Exercise: Below is a block of records; reproduce all of them exactly and leave out any pictures.

Data to examine:
★ ★ ★
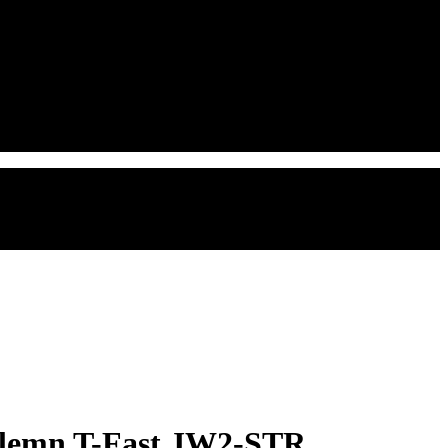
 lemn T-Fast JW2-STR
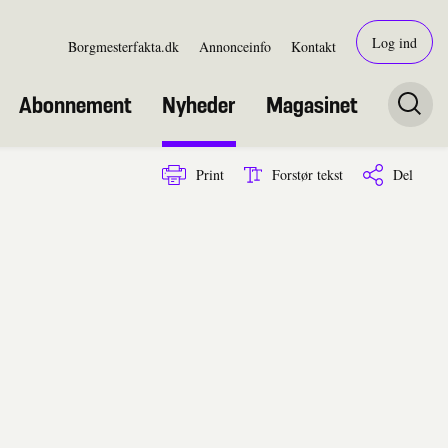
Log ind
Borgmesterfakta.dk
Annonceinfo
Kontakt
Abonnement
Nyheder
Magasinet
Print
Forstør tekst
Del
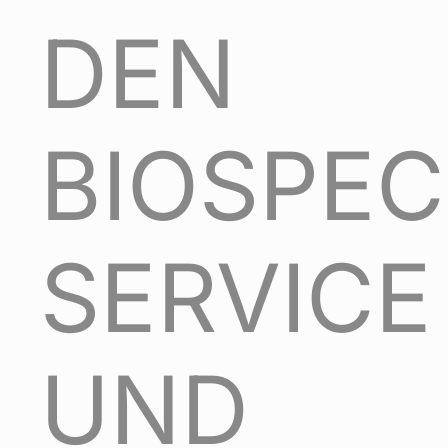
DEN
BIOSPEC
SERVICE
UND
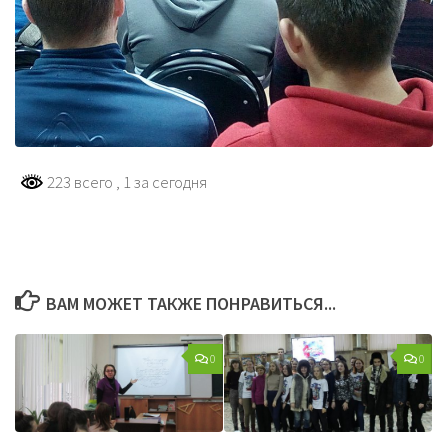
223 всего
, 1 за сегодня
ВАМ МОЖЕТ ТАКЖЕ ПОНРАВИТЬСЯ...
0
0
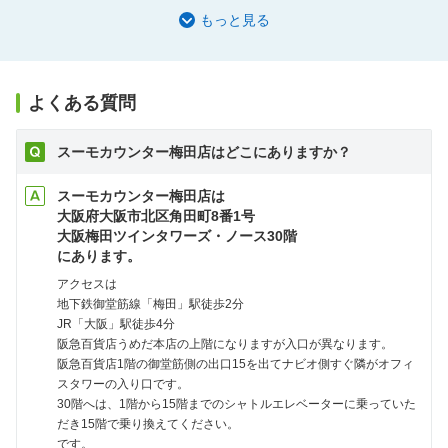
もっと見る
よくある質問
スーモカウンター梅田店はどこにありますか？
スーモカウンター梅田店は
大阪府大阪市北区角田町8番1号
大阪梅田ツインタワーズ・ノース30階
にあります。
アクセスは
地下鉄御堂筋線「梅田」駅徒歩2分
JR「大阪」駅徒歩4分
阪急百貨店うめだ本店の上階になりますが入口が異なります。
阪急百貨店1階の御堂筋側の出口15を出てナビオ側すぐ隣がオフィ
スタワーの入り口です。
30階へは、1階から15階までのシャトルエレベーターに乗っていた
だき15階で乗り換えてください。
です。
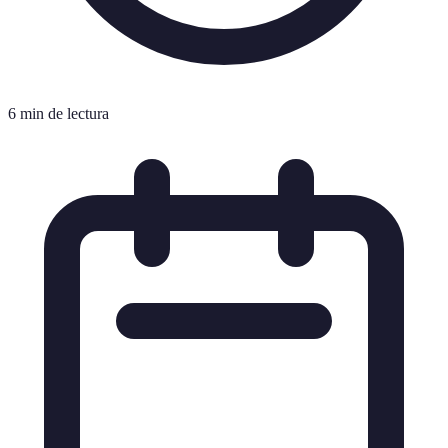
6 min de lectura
★ ★ ★
Response area:
 lemn T-Fast JW2-STR
Log ind
Borgmesterfakta.dk
Annonceinfo
Kontakt
Abonnement
Nyheder
Magasinet
Print
Forstør tekst
Del
DEN
BIOSPEC
SERVICE
UND
223 всего
, 1 за сегодня
ВАМ МОЖЕТ ТАКЖЕ ПОНРАВИТЬСЯ...
0
0
もっと見る
よくある質問
スーモカウンター梅田店はどこにありますか？
スーモカウンター梅田店は
大阪府大阪市北区角田町8番1号
大阪梅田ツインタワーズ・ノース30階
にあります。
アクセスは
地下鉄御堂筋線「梅田」駅徒歩2分
JR「大阪」駅徒歩4分
阪急百貨店うめだ本店の上階になりますが入口が異なります。
阪急百貨店1階の御堂筋側の出口15を出てナビオ側すぐ隣がオフィ
スタワーの入り口です。
30階へは、1階から15階までのシャトルエレベーターに乗っていた
だき15階で乗り換えてください。
です。
6 min de lectura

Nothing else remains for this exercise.